Maude was surprised. "Why?" she asked.

"Because I have had an idea—have felt it for some time—that any attention shown to Rupert, no matter by whom, only makes his position worse with Chattaway. And Chattaway has now confirmed it by telling me so."

Maude's eyelids drooped. "How sad it is!" she exclaimed with emotion—"and for one in his weak state! If he were only strong as the rest of us are, it would matter less. I fear—I do fear he must have slept under the trees in the avenue," she continued. "Mr. Chattaway inquired where he had passed the night, and Rupert answered——"
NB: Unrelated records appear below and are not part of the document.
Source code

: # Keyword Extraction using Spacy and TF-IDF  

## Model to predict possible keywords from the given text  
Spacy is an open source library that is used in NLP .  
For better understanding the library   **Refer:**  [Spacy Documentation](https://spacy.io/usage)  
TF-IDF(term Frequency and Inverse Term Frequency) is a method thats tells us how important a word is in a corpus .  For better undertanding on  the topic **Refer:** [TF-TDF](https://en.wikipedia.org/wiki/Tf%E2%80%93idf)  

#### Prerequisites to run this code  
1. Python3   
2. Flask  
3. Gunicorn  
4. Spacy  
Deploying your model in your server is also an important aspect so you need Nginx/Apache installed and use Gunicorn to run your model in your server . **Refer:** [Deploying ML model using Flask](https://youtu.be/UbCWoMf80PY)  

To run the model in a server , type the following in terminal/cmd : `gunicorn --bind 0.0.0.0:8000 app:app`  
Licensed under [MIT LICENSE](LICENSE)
"I can so far relieve your fears, Maude," interrupted George, glancing round, as if to make sure no ears were near. "He was at old Canham's."

Maude gave a deep sigh in her relief. "You are certain, George?"

"Yes, yes. Rupert told me so just now. He said how hard he found the settle. Here come your charges, Maude; so I will say good-bye."

She suffered her hand to linger in his, but her heart was too full to speak. George bent lower.

"Do not make the grief weightier than you can bear, Maude. It is real grief; but happier times may be in store for Rupert—and for you."

He released her hand, and cantered down the lane; and the two girls came up, telling Maude they should go home now, for they had walked long enough.